Records supplied:
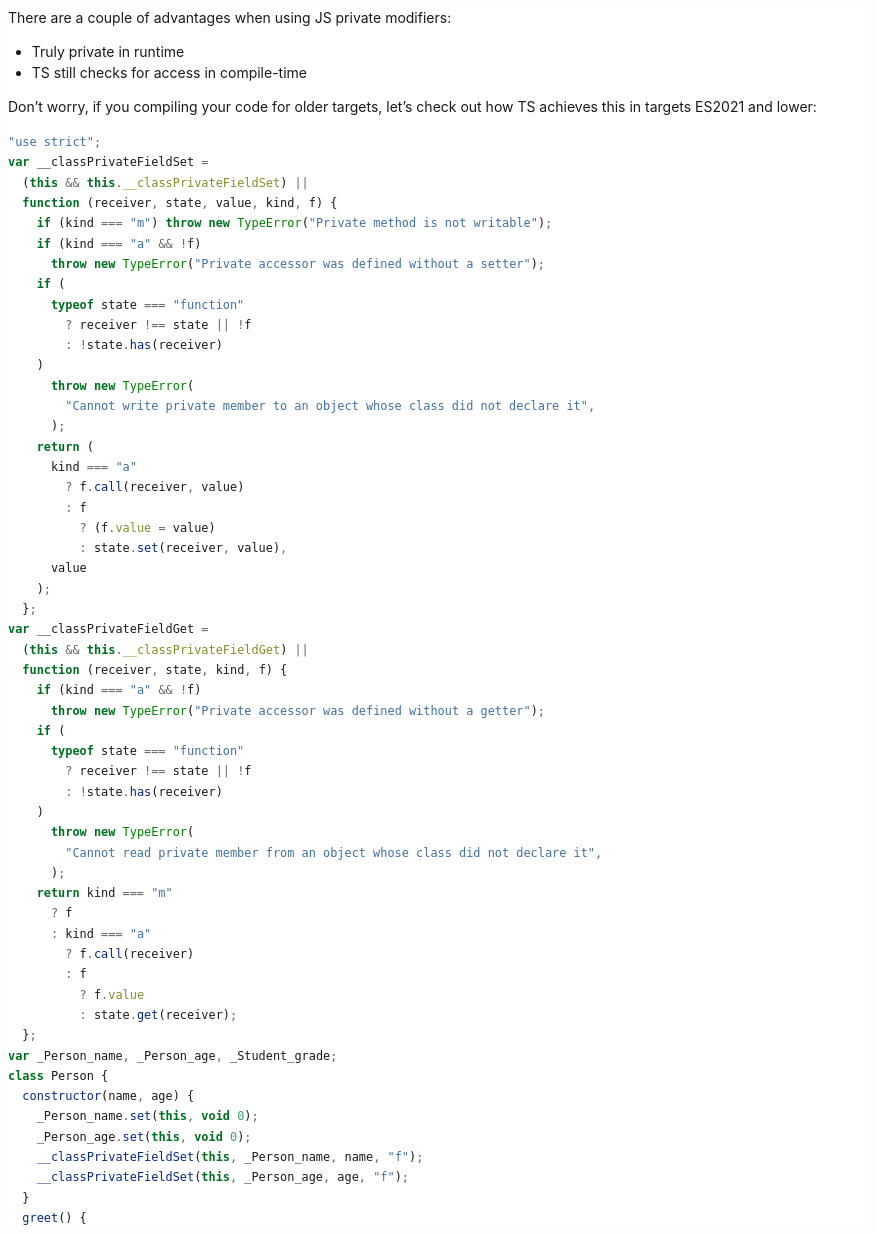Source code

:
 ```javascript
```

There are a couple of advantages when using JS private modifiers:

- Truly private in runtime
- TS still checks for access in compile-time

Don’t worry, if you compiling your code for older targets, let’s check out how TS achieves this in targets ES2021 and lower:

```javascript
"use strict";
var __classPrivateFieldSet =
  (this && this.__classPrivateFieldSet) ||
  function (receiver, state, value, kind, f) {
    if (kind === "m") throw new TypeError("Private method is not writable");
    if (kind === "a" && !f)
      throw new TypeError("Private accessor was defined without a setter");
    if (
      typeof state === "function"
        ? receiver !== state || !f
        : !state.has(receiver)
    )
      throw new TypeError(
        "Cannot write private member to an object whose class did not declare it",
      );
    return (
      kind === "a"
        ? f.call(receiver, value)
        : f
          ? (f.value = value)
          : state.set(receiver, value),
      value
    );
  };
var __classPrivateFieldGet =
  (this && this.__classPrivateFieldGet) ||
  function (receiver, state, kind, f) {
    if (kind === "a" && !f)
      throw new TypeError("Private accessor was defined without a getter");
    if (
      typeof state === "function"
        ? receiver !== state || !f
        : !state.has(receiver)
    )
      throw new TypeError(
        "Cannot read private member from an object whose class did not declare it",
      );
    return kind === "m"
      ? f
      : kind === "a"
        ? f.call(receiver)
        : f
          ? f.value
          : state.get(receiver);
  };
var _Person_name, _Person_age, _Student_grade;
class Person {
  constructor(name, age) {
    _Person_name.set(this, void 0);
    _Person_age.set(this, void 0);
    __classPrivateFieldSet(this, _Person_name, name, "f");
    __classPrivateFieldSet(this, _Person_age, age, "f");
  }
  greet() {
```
...
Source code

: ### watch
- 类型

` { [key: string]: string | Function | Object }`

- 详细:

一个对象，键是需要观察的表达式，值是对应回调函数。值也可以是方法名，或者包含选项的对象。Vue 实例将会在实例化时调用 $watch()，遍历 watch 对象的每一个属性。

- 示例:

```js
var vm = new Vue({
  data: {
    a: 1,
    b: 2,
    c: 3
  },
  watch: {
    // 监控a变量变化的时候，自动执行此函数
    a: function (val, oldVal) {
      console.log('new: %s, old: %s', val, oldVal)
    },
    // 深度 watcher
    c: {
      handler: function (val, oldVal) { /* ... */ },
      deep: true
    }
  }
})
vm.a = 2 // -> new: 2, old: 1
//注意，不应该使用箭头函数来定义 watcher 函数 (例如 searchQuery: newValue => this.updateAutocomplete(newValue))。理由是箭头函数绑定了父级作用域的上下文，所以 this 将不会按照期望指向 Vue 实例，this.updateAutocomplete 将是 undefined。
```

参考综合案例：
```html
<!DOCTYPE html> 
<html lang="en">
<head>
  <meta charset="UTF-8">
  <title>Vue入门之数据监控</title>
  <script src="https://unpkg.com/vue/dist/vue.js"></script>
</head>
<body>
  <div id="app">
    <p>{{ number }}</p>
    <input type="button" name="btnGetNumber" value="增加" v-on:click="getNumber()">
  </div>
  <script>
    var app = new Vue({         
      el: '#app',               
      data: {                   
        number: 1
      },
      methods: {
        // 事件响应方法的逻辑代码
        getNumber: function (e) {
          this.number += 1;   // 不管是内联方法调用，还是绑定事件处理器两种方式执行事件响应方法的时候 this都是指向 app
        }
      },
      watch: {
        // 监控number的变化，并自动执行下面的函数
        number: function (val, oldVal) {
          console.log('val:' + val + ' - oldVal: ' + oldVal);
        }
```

What you will do:
I need the number of lines in the entries that include "member"; please give that number and nothing else.

The completed task:
2